Greetings,
----- Original Message -----
On 07/02/2018 04:29 PM, Paul W. Frields wrote:
On Fri, Jun 29, 2018 at 10:35:57AM +0200, Florian Weimer wrote:
Is it appropriate for Fedora to ship software whose only purpose is to violate terms of service of web sites, such as restrictions like this?
“You agree not to access Content through any technology or means other than the video playback pages of the Service itself, the Embeddable Player, or other explicitly authorized means […] may designate.”
The software is specifically designed to circumvent restrictions the web site operator has put in place to prevent offline viewing of content.
You didn't indicate which software you refer to.
Spot can advise more here, certainly. My recollection is Fedora hasn't generally assessed software based on how people use it, with very specific exceptions. Any software that can be used to subvert ToS could also be used by the site operator to test countermeasures, so this seems to me an unwise place to draw a line.
I was wondering about quvi/libquvi-scripts and youtube-dl.

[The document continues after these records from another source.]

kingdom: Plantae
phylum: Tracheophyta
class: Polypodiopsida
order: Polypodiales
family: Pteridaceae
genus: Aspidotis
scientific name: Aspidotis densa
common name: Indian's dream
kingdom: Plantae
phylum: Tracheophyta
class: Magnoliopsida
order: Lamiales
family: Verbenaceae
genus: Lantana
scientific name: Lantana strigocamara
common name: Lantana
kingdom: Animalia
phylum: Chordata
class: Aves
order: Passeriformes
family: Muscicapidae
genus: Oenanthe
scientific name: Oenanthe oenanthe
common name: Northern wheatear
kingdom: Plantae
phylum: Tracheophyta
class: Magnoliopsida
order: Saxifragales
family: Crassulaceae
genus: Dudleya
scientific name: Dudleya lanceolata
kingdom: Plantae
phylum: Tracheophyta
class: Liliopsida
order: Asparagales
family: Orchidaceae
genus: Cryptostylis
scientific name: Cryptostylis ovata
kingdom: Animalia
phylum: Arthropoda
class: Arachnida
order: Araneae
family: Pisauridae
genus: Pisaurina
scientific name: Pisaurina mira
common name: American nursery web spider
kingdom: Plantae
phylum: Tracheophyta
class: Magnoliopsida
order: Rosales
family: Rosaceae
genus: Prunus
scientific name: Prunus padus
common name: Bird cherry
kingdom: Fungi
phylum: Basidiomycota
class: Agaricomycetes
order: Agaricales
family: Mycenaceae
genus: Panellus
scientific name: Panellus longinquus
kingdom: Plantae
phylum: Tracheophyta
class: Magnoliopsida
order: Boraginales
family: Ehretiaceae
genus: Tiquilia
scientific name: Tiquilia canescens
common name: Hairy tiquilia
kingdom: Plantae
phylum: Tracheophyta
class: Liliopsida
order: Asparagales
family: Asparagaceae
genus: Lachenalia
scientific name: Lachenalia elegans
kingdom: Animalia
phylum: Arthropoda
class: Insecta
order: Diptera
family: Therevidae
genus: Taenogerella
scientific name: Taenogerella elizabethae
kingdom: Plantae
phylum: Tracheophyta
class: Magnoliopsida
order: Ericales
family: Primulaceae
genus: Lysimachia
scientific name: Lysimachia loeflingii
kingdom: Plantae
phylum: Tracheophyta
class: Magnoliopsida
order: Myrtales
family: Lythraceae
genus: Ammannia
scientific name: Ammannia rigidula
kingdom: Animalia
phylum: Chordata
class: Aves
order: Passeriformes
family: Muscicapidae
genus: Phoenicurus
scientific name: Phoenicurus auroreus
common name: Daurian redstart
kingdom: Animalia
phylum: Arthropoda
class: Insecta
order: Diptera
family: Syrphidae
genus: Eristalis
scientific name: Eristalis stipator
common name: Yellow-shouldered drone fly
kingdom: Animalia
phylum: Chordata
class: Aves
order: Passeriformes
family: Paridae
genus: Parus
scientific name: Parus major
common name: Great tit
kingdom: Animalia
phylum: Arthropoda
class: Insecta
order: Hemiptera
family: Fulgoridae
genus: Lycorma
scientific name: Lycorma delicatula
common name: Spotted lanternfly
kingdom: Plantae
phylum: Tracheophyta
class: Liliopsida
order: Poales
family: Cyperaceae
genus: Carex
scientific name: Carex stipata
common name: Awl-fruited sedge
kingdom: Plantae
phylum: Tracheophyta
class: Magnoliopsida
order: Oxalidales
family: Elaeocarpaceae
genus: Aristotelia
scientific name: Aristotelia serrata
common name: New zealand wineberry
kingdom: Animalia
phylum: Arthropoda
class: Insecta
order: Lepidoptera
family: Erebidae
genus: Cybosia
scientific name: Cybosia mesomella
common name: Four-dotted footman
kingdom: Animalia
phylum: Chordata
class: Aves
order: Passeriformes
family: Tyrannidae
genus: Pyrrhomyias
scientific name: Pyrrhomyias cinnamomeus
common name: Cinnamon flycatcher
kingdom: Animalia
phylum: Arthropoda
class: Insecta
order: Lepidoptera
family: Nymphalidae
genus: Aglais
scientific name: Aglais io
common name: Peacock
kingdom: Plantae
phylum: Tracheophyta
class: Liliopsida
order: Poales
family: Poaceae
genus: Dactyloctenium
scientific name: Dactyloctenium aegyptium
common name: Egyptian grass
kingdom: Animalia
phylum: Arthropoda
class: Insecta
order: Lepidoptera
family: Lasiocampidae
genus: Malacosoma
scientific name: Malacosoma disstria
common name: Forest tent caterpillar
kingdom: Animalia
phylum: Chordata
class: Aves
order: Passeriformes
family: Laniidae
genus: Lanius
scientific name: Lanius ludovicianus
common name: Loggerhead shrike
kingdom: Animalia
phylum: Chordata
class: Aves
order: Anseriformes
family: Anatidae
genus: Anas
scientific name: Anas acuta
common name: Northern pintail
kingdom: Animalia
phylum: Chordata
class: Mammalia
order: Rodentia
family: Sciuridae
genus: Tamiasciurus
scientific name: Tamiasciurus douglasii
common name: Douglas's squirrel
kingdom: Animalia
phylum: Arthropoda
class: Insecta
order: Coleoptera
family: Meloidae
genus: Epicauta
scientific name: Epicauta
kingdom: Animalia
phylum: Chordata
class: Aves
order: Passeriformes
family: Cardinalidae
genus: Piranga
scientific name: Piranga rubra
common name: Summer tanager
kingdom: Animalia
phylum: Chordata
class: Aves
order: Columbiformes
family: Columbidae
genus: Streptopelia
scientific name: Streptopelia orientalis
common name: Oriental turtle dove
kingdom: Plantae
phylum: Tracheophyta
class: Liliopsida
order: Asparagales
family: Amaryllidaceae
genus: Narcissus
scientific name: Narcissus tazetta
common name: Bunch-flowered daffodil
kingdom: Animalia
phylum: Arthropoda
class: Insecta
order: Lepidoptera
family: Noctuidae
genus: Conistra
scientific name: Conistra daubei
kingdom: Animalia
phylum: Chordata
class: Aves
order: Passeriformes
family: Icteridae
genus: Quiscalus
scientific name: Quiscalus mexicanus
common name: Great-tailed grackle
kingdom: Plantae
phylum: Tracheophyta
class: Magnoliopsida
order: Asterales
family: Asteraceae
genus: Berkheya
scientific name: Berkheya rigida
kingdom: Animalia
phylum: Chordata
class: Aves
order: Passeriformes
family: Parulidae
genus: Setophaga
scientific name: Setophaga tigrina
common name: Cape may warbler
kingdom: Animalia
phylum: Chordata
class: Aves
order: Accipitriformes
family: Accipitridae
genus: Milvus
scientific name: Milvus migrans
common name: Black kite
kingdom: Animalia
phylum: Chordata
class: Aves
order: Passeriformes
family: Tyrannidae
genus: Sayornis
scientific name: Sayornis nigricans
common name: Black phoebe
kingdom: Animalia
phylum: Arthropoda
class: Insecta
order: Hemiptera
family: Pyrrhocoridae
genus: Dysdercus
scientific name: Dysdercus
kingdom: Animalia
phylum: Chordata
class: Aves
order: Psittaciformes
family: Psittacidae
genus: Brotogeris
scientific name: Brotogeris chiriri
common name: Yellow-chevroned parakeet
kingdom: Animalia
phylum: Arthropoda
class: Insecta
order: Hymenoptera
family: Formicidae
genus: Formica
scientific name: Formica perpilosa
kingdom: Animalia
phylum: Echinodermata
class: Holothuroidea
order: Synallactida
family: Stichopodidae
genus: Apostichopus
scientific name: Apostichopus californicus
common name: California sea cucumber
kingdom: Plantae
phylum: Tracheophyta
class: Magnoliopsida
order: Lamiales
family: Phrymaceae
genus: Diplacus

The URLs in libquvi-scripts are hard-coded, and the test suite attempts to connect to youtube.com (for example). The Totem integration does not prompt for a URL, either. All this suggests to me that the expectation is that the software can only be used to access those video sites, and not testing your own video streaming service.
Thanks, Florian
I don't know what quvi is but youtube-dl handles dozens and dozens of sites... among which I'm guessing there are some that allow users to download their content... but I haven't verified that. It is kinda like some of the hardware emulators... they can be used to run stolen ROMs as well as legit.